Numerous observers have seen similarities between Peter Sellers' performance of Quilty-as-Zempf and his subsequent role in Stanley Kubrick's next film, Dr. Strangelove as the titular character. Stanley Kubrick himself in an interview with Michel Ciment described both characters as "parodies of movie clichés of Nazis". Commenting elsewhere on the characters, Ciment writes "Peter Sellers prefigured his creation of Dr Strangelove, particularly in the role of Dr Zempf, the school psychologist whose thick German accent recalls that of the mad professor (note Kubrick's ambiguous feelings towards Germany, his admiration for its culture... his fear of its demonstrations of power...)". Thomas Allen Nelson has said that in this part of his performance, "Sellers twists his conception of Quilty toward that neo-Nazi monster, who will roll out of the cavernous shadows of Dr.
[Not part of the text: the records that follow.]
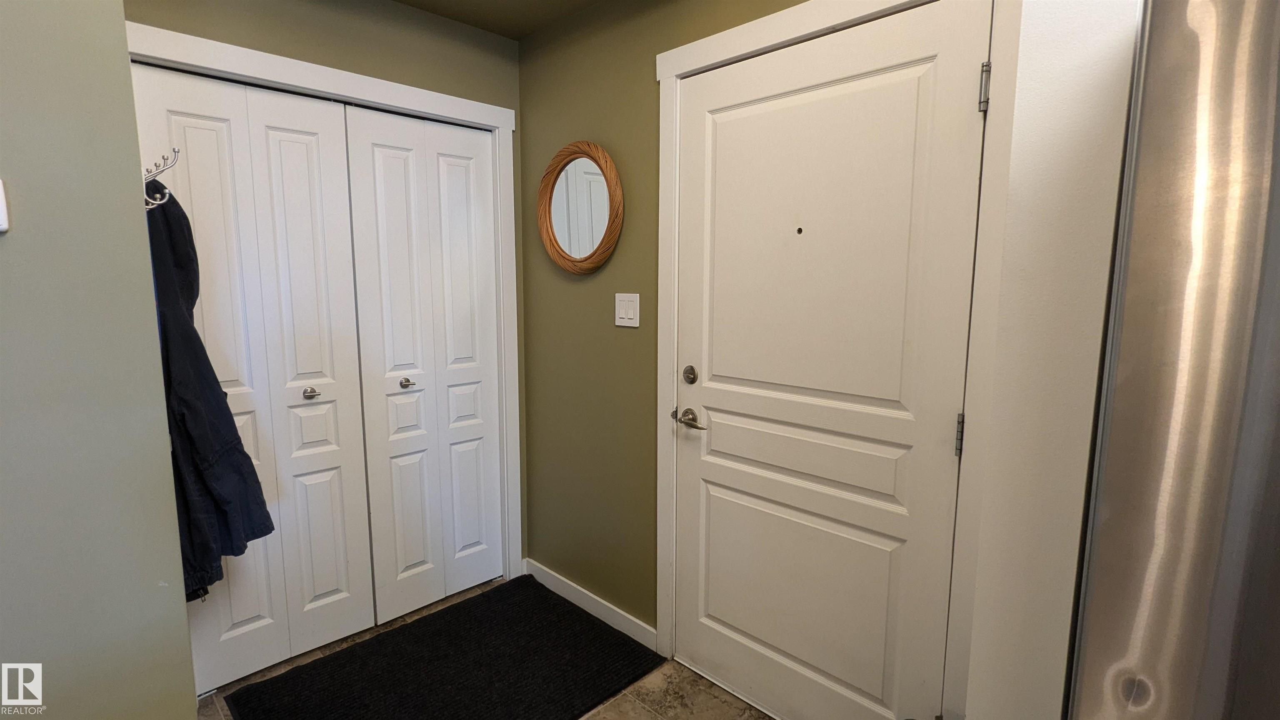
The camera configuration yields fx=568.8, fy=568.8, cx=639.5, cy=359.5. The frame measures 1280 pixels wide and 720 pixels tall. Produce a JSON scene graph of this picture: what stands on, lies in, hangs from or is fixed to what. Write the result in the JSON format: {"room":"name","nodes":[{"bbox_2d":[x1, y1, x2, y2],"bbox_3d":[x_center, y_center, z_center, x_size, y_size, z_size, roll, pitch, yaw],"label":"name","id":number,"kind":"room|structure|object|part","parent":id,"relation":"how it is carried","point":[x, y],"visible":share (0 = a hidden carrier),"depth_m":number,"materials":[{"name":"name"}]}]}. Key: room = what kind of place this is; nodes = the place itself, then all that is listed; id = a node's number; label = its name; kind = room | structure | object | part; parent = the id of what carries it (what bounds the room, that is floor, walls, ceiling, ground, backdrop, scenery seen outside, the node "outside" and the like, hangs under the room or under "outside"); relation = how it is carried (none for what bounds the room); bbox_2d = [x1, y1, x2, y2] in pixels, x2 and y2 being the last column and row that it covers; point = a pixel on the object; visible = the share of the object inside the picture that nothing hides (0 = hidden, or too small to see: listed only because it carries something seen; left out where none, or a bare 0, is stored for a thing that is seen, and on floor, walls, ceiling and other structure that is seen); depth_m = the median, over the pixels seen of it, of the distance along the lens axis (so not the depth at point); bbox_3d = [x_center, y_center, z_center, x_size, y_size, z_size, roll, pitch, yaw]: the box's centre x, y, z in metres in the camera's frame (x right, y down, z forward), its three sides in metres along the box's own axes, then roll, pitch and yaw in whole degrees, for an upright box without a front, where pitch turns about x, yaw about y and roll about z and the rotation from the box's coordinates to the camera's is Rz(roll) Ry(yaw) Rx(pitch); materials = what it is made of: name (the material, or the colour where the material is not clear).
{"room":"entryway","nodes":[
{"label":"entryway","id":0,"kind":"room"},
{"bbox_2d":[0,0,198,719],"bbox_3d":[-1.601,0.108,0.690,0.162,2.421,1.621,8,11,44],"label":"left wall","id":1,"kind":"structure","parent":0,"point":[5,257],"depth_m":1.11,"materials":[{"name":"paint"}]},
{"bbox_2d":[0,179,9,234],"bbox_3d":[-1.131,-0.263,0.961,0.026,0.097,0.080,8,11,44],"label":"thermostat","id":2,"kind":"object","parent":1,"relation":"attached to","point":[1,200],"visible":0.99,"depth_m":0.99,"materials":[{"name":"white plastic"}]},
{"bbox_2d":[142,147,180,208],"bbox_3d":[-1.035,-0.388,1.212,0.043,0.130,0.085,8,11,44],"label":"coat hook","id":3,"kind":"object","parent":1,"relation":"attached to","point":[158,202],"visible":0.73,"depth_m":1.21,"materials":[{"name":"silver metal"}]},
{"bbox_2d":[148,183,272,599],"bbox_3d":[-1.175,0.054,1.492,0.403,1.054,0.225,8,11,44],"label":"jacket","id":4,"kind":"object","parent":3,"relation":"hanging from","point":[244,453],"visible":0.51,"depth_m":1.44,"materials":[{"name":"fabric"}]},
{"bbox_2d":[125,0,524,579],"bbox_3d":[-1.080,-0.123,2.151,0.130,2.465,1.526,8,11,44],"label":"closet wall","id":5,"kind":"structure","parent":0,"point":[308,26],"depth_m":2.09,"materials":[{"name":"green paint"}]},
{"bbox_2d":[127,18,522,584],"bbox_3d":[-1.076,0.056,2.161,0.138,2.128,1.337,8,11,44],"label":"closet door frame","id":6,"kind":"structure","parent":5,"relation":"attached to","point":[489,108],"depth_m":2.27,"materials":[{"name":"white paint"}]},
{"bbox_2d":[128,60,373,693],"bbox_3d":[-1.288,0.111,1.973,0.087,2.024,0.629,8,11,44],"label":"bifold closet door","id":7,"kind":"structure","parent":6,"relation":"in","point":[322,405],"depth_m":1.98,"materials":[{"name":"white paint"}]},
{"bbox_3d":[-1.195,0.121,2.081,0.053,0.038,0.047,8,11,44],"label":"closet knob","id":8,"kind":"part","parent":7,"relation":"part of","materials":[{"name":"silver metal"}]},
{"bbox_2d":[342,103,504,624],"bbox_3d":[-0.845,0.045,2.396,0.083,2.031,0.614,8,11,44],"label":"bifold closet door","id":9,"kind":"structure","parent":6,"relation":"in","point":[408,563],"depth_m":2.36,"materials":[{"name":"white paint"}]},
{"bbox_3d":[-0.954,0.094,2.333,0.049,0.038,0.045,8,11,44],"label":"knob","id":10,"kind":"part","parent":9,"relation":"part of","materials":[{"name":"silver metal"}]},
{"bbox_2d":[186,575,789,719],"bbox_3d":[-0.143,1.379,0.578,4.480,0.097,3.131,8,11,44],"label":"floor","id":11,"kind":"structure","parent":0,"point":[211,707],"depth_m":1.94,"materials":[{"name":"tile"}]},
{"bbox_2d":[223,575,663,719],"bbox_3d":[-0.658,1.124,2.003,0.864,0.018,1.185,8,11,44],"label":"black rug","id":12,"kind":"object","parent":11,"relation":"on","point":[371,643],"visible":0.99,"depth_m":2.04,"materials":[{"name":"black carpet"}]},
{"bbox_2d":[1065,0,1279,719],"bbox_3d":[1.130,0.408,0.704,0.908,1.792,0.873,8,11,44],"label":"refrigerator","id":13,"kind":"object","parent":11,"relation":"on","point":[1186,355],"visible":0.99,"depth_m":0.67,"materials":[{"name":"silver metal"}]},
{"bbox_2d":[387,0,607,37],"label":"ceiling","id":14,"kind":"structure","parent":0,"point":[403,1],"depth_m":2.18,"materials":[{"name":"paint"}]},
{"bbox_2d":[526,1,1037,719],"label":"door wall","id":15,"kind":"structure","parent":0,"point":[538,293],"depth_m":2.25,"materials":[{"name":"green paint"}]},
{"bbox_2d":[535,140,622,274],"bbox_3d":[-0.249,-0.595,2.244,0.480,0.524,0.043,8,11,44],"label":"round mirror","id":16,"kind":"object","parent":15,"relation":"attached to","point":[591,254],"visible":1,"depth_m":2.24,"materials":[{"name":"brown mirror"}]},
{"bbox_2d":[522,557,657,650],"bbox_3d":[-0.245,1.029,2.444,0.875,0.094,0.014,8,11,44],"label":"baseboard","id":17,"kind":"structure","parent":15,"relation":"attached to","point":[593,597],"depth_m":2.39,"materials":[{"name":"white paint"}]},
{"bbox_2d":[614,292,639,326],"bbox_3d":[-0.052,-0.185,2.105,0.119,0.119,0.012,8,11,44],"label":"light switch","id":18,"kind":"object","parent":15,"relation":"attached to","point":[626,316],"visible":0.97,"depth_m":2.10,"materials":[{"name":"white plastic"}]},
{"bbox_2d":[648,0,1016,719],"bbox_3d":[0.466,0.101,1.697,1.057,2.148,0.127,8,11,44],"label":"door frame","id":19,"kind":"structure","parent":15,"relation":"attached to","point":[709,51],"depth_m":1.39,"materials":[{"name":"white paint"}]},
{"bbox_2d":[671,0,989,719],"bbox_3d":[0.437,0.151,1.673,0.923,2.049,0.096,8,11,44],"label":"entry door","id":20,"kind":"structure","parent":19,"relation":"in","point":[774,643],"depth_m":1.60,"materials":[{"name":"white paint"}]},
{"bbox_3d":[0.174,0.206,1.886,0.155,0.064,0.083,8,11,44],"label":"lever handle","id":21,"kind":"part","parent":20,"relation":"part of","materials":[{"name":"metal"}]},
{"bbox_3d":[0.466,0.278,1.726,0.745,0.191,0.086,8,11,44],"label":"panel","id":22,"kind":"part","parent":20,"relation":"part of","materials":[{"name":"white paint"}]},
{"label":"panel","id":23,"kind":"part","parent":20,"relation":"part of","materials":[{"name":"white paint"}]},
{"bbox_2d":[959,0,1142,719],"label":"right wall","id":24,"kind":"structure","parent":0,"point":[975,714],"depth_m":1.10,"materials":[{"name":"white paint"}]}
]}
Strangelove", later noting that Zempf "exaggerates Humbert's European pomposity through his psychobabble and German anality." The Kubrick interview has been commented by Geoffrey Cocks, author of a controversial book on the impact of the Holocaust on Kubrick's overall work, who notes that "Dr. Strangelove himself... is the mechanical chimera of modern horror."

Other observers of this similarity include Internet film critic Tim Dirks who has also noted that Sellers's smooth German-like accent and the chair-bound pose in this scene are similar to that of Dr. Strangelove. Finally, Barbara Wyllie, writing in Julian Connelly's anthology The Cambridge Companion to Nabokov, speaks of "Quilty's visit to the house in Beardsley, masquerading as Dr. Zempf, a German psychologist (a Sellers character that prefigures Dr. Strangelove in Kubrick's film of 1964)."